→ TEXT FOR ANALYSIS

Content starts

Bringing Back the Funk in the Heart of Trump Country

One nation, under funk.

by Valerie Vande Panne, Independent Media Institute



BUDAPEST, HUNGARY - AUG 9: The rock/ pop/ funk musician Prince in concert at the annual Sziget Festival in Budapest, Hungary, on Tuesday, August 9, 2011.
Photo Credit: Northfoto/Shutterstock

Funk is one of those quintessentially American genres of music that has been exported the world over. George Clinton, Parliament, the Ohio Players, Bootsy Collins, Zapp, Lakeside, Platypus, Brides of Funkenstein, Klymaxx, Slave… the list goes on. If you don’t know these artists, you have heard them. They’ve been sampled by everyone from N.W.A. to Justin Bieber; Notorious B.I.G. to Bruno Mars. James Brown is the genre’s father. Prince is perhaps its most celebrated '80s son.


And like all great American music, funk has its soul rooted firmly in a uniquely American heart: the Miami Valley of Ohio, sandwiched between the Mason Dixon line and Motown.


And it’s here, in Dayton—a place that voted definitively for Trump in 2016—where the Funk Music Hall of Fame and Exhibition Center—or just, “The Funk Center”—opened their doors this spring.


David Webb, the Funk Center’s founder and executive director, likes to muse that “Dayton is the funkiest place on Earth.”


It’s said that God planted his foot here, and sweat into the soil. The aquifer beneath sucked up God’s sweat, and when the people drank it, funk was born. There’s something, the locals will tell you, in the water.


Whether that’s true or not—and who can say for certain it isn’t?—what is true is that some of the funkiest musicians called Dayton home, from the Ohio Players to Lakeside to Slave.


These musicians, and so many more in the genre, played and performed with different funk groups on albums and in live concerts as the groove moved them, switching bands faster than athletes are traded between teams. The result is you can hear Ohio musicians at various times with Slave, P-Funk, Parliament, etc. From this Midwestern town, that funky style forever changed music history and race relations in the United States.


“Back then [in the 1960s], black people could only shop in one side of the city,” says Webb, of the early days of funk in Dayton. “Dayton was a segregated city. Funk played a big role in bringing people together. Black, white, everybody came together. Everybody enjoyed the music. It broke those racial barriers. It opened up other avenues. We gelled together. When they [blacks and whites] started listening to funk music, it opened doors. It was beautiful.”


The fledgling museum is a testament to that racial harmony, of One Nation Under a Groove, and all things treasured in funk. Walking in, visitors are greeted by “Mount Funkmore”—a giant mural, painted by Delora Buchanan, a Dayton local who also happened to design some of those outlandish costumes funk stars wore on stage.

Content ends

Figure comprehension tasks:
Content starts

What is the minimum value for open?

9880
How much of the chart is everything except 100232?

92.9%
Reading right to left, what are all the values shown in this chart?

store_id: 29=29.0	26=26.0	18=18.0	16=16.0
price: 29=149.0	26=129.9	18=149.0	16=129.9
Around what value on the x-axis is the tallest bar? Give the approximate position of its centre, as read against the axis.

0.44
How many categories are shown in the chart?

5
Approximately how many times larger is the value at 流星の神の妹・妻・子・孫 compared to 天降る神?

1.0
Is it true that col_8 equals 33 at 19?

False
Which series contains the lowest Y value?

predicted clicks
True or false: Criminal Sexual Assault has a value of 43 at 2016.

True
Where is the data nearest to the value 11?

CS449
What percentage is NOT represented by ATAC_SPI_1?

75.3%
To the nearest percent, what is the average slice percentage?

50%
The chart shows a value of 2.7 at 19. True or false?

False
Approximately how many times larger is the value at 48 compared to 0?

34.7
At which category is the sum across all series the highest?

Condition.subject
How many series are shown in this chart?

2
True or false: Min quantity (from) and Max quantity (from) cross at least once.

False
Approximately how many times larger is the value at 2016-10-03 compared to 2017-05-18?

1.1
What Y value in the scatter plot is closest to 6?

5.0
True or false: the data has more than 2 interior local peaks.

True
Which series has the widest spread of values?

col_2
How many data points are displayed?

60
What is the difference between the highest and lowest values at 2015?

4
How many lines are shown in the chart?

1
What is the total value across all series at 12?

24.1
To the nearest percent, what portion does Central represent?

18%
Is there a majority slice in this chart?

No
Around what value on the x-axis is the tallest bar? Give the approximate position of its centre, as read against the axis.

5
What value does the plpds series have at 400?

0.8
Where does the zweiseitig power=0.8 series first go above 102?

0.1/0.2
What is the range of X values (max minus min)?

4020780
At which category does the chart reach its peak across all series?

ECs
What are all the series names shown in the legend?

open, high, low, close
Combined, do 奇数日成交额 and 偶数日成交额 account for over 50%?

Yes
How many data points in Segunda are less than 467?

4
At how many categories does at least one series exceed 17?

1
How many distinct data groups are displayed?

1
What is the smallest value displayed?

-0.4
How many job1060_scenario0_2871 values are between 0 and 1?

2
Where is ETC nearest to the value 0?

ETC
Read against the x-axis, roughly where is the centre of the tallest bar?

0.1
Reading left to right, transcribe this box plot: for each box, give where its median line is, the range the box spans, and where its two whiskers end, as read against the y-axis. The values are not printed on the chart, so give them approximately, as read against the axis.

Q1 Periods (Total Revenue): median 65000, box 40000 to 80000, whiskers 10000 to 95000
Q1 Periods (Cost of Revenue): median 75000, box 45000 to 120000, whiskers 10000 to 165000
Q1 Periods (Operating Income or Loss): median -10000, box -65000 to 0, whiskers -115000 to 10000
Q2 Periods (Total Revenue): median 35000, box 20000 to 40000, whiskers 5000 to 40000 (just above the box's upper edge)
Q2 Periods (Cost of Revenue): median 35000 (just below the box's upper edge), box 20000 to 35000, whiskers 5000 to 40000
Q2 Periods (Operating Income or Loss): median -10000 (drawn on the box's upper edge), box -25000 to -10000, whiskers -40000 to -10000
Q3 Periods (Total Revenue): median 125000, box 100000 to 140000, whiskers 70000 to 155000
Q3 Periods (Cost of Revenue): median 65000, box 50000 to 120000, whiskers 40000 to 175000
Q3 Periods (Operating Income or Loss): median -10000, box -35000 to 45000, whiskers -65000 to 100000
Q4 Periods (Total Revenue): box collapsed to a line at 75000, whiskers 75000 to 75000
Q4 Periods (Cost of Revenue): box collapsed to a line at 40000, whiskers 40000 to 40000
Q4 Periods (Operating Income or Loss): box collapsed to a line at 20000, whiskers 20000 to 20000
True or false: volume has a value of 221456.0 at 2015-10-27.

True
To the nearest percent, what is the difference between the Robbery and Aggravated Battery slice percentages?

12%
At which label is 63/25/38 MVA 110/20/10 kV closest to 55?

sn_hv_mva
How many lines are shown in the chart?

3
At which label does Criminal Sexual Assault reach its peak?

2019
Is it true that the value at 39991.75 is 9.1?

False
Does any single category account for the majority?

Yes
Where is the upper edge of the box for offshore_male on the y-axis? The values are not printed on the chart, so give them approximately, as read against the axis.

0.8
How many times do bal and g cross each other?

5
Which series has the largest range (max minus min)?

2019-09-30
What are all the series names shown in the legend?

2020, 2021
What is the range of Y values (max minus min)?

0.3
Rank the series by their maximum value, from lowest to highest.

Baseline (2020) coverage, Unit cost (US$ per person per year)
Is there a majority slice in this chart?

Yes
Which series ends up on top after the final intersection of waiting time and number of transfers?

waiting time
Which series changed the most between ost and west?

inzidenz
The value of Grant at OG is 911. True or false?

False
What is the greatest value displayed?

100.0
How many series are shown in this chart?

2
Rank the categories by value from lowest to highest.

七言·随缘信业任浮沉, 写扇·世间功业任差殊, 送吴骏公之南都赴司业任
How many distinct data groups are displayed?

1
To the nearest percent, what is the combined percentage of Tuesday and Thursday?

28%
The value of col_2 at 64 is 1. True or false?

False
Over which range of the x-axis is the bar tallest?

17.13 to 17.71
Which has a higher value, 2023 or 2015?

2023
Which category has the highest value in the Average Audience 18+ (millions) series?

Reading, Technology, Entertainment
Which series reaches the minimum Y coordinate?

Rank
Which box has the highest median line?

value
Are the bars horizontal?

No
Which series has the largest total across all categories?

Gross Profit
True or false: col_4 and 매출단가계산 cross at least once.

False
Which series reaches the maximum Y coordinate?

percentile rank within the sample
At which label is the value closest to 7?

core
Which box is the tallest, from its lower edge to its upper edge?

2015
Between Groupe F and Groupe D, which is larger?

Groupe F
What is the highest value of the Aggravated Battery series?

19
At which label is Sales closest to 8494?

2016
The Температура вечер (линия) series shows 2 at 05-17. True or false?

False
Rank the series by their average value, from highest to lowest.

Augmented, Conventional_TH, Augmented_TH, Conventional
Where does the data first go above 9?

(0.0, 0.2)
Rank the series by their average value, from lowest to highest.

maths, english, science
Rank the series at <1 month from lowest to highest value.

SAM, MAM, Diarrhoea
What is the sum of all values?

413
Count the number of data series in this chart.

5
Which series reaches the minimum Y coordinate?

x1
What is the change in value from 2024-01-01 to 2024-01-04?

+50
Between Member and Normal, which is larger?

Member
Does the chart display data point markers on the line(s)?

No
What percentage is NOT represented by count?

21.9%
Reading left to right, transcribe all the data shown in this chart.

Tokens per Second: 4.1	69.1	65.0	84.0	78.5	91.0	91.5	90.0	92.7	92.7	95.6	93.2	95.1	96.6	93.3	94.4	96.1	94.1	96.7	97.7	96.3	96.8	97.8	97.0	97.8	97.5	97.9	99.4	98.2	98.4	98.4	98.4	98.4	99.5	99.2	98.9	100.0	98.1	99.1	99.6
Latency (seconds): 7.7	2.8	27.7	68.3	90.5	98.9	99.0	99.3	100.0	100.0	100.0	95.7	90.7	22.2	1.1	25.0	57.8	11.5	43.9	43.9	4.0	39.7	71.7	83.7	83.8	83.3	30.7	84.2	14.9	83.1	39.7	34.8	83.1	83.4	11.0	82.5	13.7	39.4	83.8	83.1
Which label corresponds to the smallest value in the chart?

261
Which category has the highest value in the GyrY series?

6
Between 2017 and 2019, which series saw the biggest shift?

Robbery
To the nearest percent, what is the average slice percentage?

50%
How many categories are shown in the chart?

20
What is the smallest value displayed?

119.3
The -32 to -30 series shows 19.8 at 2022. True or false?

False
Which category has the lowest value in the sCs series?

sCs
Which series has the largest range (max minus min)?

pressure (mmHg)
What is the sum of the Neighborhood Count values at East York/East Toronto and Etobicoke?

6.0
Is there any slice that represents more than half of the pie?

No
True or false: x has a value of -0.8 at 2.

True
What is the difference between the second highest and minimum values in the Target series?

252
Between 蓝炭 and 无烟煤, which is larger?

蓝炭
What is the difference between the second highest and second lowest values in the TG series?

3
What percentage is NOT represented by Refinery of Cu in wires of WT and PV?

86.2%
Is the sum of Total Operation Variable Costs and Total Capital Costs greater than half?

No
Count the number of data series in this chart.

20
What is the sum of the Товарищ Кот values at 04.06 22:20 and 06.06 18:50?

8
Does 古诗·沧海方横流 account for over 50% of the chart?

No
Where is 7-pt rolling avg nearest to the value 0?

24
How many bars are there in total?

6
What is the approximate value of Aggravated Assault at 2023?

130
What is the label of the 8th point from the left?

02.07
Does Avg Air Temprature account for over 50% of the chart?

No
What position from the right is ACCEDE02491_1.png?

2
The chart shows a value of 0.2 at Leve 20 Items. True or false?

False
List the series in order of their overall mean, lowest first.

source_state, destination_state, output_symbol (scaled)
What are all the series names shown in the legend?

Content ends

→ EXERCISE A
In the funk article, copy the passage from "And like all" to "in the water.", renaming "aquifer" as "groundwater".
→ EXERCISE B
Extend the article on Dayton's funk museum past its final sentence.
These records were taken from a separate source.

→ RESPONSE A
And like all great American music, funk has its soul rooted firmly in a uniquely American heart: the Miami Valley of Ohio, sandwiched between the Mason Dixon line and Motown.


And it’s here, in Dayton—a place that voted definitively for Trump in 2016—where the Funk Music Hall of Fame and Exhibition Center—or just, “The Funk Center”—opened their doors this spring.


David Webb, the Funk Center’s founder and executive director, likes to muse that “Dayton is the funkiest place on Earth.”


It’s said that God planted his foot here, and sweat into the soil. The groundwater beneath sucked up God’s sweat, and when the people drank it, funk was born. There’s something, the locals will tell you, in the water.

→ RESPONSE B
The Funk Center displays a selection of those fabulous clothes: sequined man-rompers, fur-trimmed capes, clear plastic suits, Christmas-light strung jackets, and feathered fedoras. It’s all here: the glam, the battery-powered clothing, the silver short pants. It’s an exhibition that could be at the Costume Institute of the Metropolitan Museum of Art, but instead, it’s here, in Dayton, and is just a small part of the reason to make the pilgrimage.


Also on display is everything from keyboards and guitars to sexy and explicit album covers, and rare show posters to the “money suitcase”—that treasure chest bands carried that pre-dated ATMs and easy credit.


Also memorialized at the Funk Center is Roger Troutman’s efforts to provide low-interest loans for working-class people across the Dayton area to be able to purchase their own homes at a time when redlining might have otherwise prevented it.


The Funk Center has such an incredible and growing collection because local family and friends kept everything from gold records to original, duct-taped-together drum kits, in basements and attics across Ohio, and they’ve generously donated them to the Funk Center.


These various components embody the spirit of the genre and are captured at the Funk Center, with a raw sense of camaraderie.


That funk legacy, says Webb, must be preserved, and is “important to our children. Our kids need to understand that.”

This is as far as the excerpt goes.